Das Ansehen von Tattoos und Piercings in unserer Gesellschaft hat sich mittlerweile drastisch verändert: kaum jemand fällt noch aufgrund seines Körperschmucks negativ auf; es ist praktisch gesellschaftsfähig geworden. Doch so locker es im privaten Raum auch gehandhabt wird mit der auffälligen Körperkunst, im Berufsleben kann es öfter mal zu Problemen kommen.
Worauf du in der Bewerbungszeit am meisten achten solltest, wenn es um Piercings und Tattoos geht, haben wir dir deshalb hier zusammengestellt:

Setz dir deine Grenzen
Bevor du dich überhaupt an das Bewerbungsschreiben setzt, solltest du dir über zwei Dinge im Klaren sein: 1. Wo bewirbst du dich? 2. Wie wichtig ist dir dieser Job (Würdest du dafür auf deine Piercings verzichten)? Dir muss klar sein, dass du von einer Bank nicht erwarten kannst, dass sie dir deinen Nasenring oder deine Tunnels durchgehen lassen. Auch wenn Körperschmuck unter das Persönlichkeitsrecht fällt, gibt es einige Einschränkungen.

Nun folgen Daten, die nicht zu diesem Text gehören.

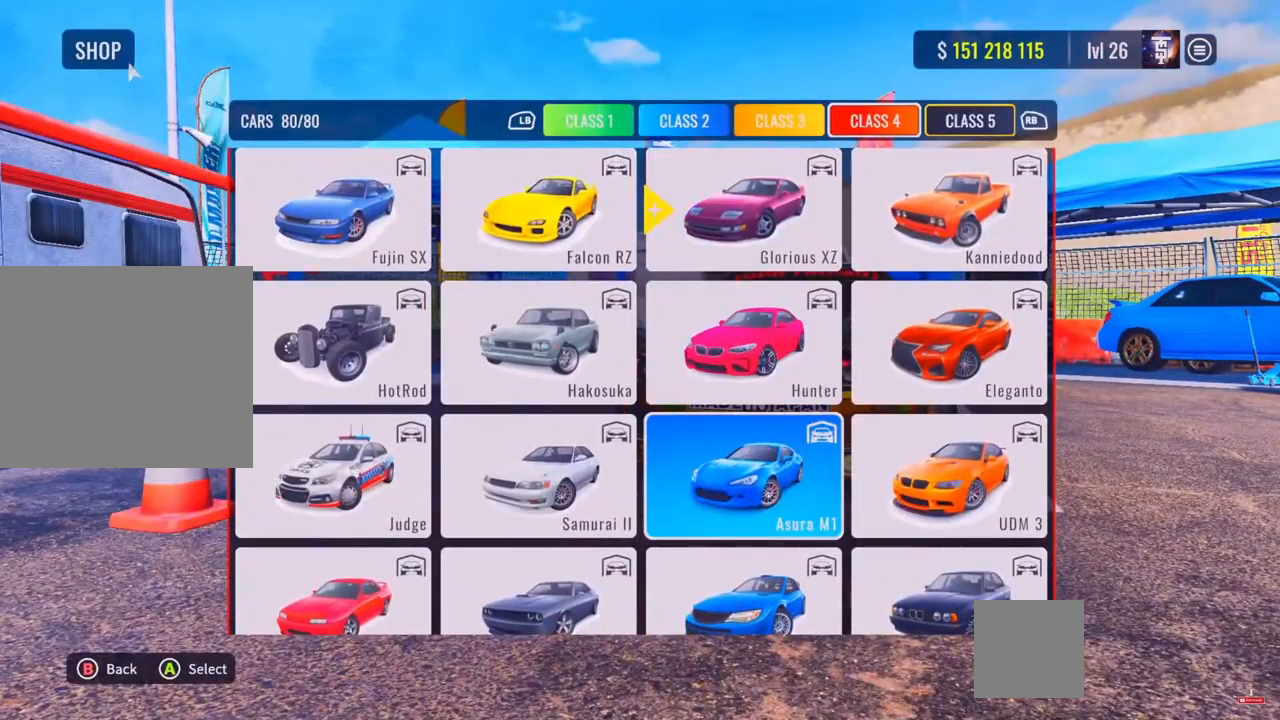
{"buttons": [], "left_stick": "center", "right_stick": "center", "events": []}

Wenn du dich trotzdem bewirbst, musst du dir die Grenze selbst setzen: Bis zu welchem Punkt beugst du dich den Anforderungen & ab wann ist dir die Zurschaustellung deiner Persönlichkeit wichtiger als der Job?

Vorsicht beim Bewerbungsgespräch
Selbst wenn du für dich festgelegt hast, dass du deine Piercings und deine Tattoos gut sichtbar beibehalten willst, solltest du dir vielleicht überlegen, sie bei deinem Vorstellungsgespräch zu verdecken oder gar zu entfernen. Beim tatsächlichen Gespräch kannst du selbstverständlich höflich nachfragen, wie dein potentieller neuer Arbeitgeber zu Körperschmuck steht. So beweist du, dass du Respekt vor den Vorstellungen des Unternehmens hast und nicht ungefragt dein Ding durchziehen willst. Meistens sind Piercings und Tattoos kein Problem, vor allem – wenn du in deiner Position keinen Kundenkontakt hast – dennoch beweist du durch das Verdecken Ernsthaftigkeit und Seriosität.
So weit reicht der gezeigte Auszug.